March 27th, 17:12: I am working at the moment with slime mold. The idea of the project is to be able to grow it along certain, predetermined routes within the controlled atmosphere of a laboratory, but there is also the fact that these also grow anywhere, anyhow they prefer, along their own, conscious trajectories. They possess an intelligence that is deeply humbling, for in their company, one realises how much one walks past on a daily basis; how scarce the resource of one’s attention really is. I also discovered in the morning that if you store potatoes inside of a package in the refrigerator, sheer sprouts begin to develop on their skin – apparently, they assume it is spring. The discovery at the heart of these experiences is basic but often ignored: the cosmos is molten; still coagulating, very alive, open to touch.
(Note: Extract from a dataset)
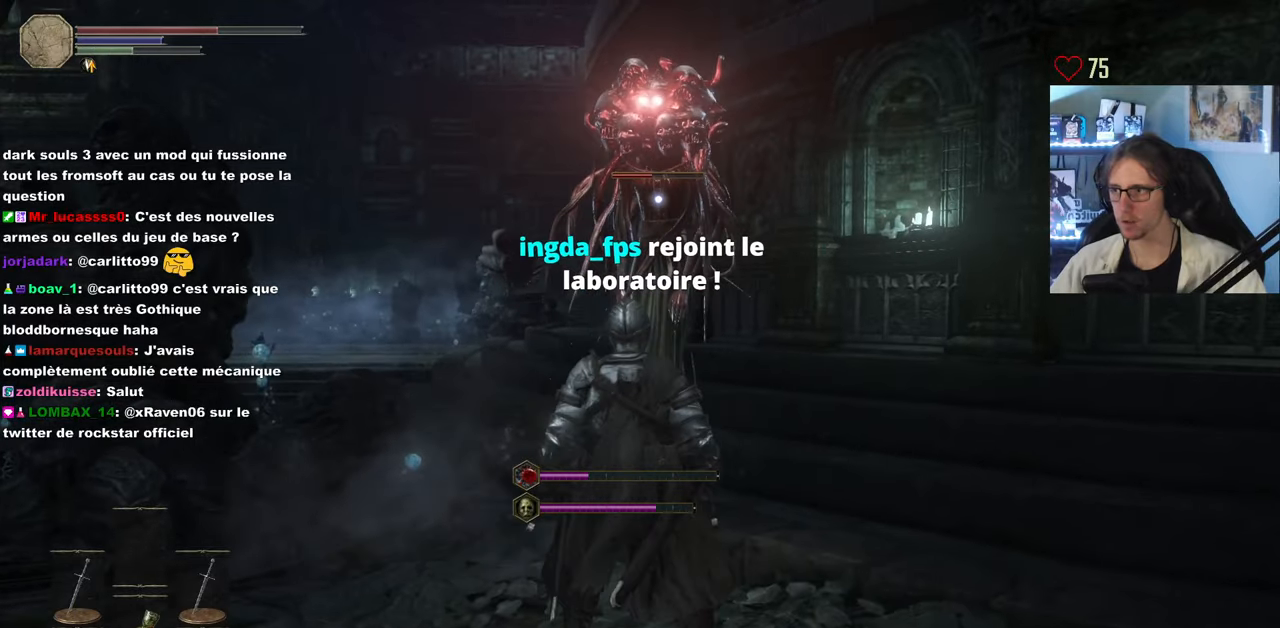
{"keys": [], "mouse": ["right"], "events": [[417, "mouse_right", "down"]]}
The thing with slime mold is—as is the case when you work alongside any organism that possesses deep sovereignty—that there is no definitive design you can arrive at; all effort is iterative. I like this notion. For once, we are not trying to put paid to the universe’s mysteries – it is enough to observe it; enough to listen to its many murmurs. I became interested in the cinema very early, when I was 13. Each generation of each family preserves its own fabric of anecdotal tellings: one of my favourites is an incident that my mother likes to narrate sometimes. When I was carried as an infant into a train in India for the first time, my eyes were wide open in surprise because it was the first time I saw blue. In my thirties, my chief purpose has been to restore this virginity in my gaze: how fantastic to be able to see things for the first time.
In the opening scene of The Good, the Bad and the Ugly, when Tuco jumps out of the salon window to escape his assassins, the glass smashes and while he is still in the middle of his leap, Leone freezes the frame to declare boldly in a bawdy super: ‘The Ugly’. It is embarrassing but I will take a chance: when I saw this at 17, I had to pause the film to collect myself. I did not know this was allowed in the cinema. Leone had torn the manual for me. My insides were restless.
The question is simple but still essential: is it possible within the proto-digital zeitgeist where each image is but a series of fixed coordinates, yields verifiable metadata, an electronic signal preserved as manybytes, to still be startled? Is it possible in this era of cinema, where each film is a memory of another, vital through its references but not as it itself, for its audience to still be in the throes of a drastic, urgent epiphany?
To summarise: what can slime mold teach cinema?
What surprises may still sprout on its skin?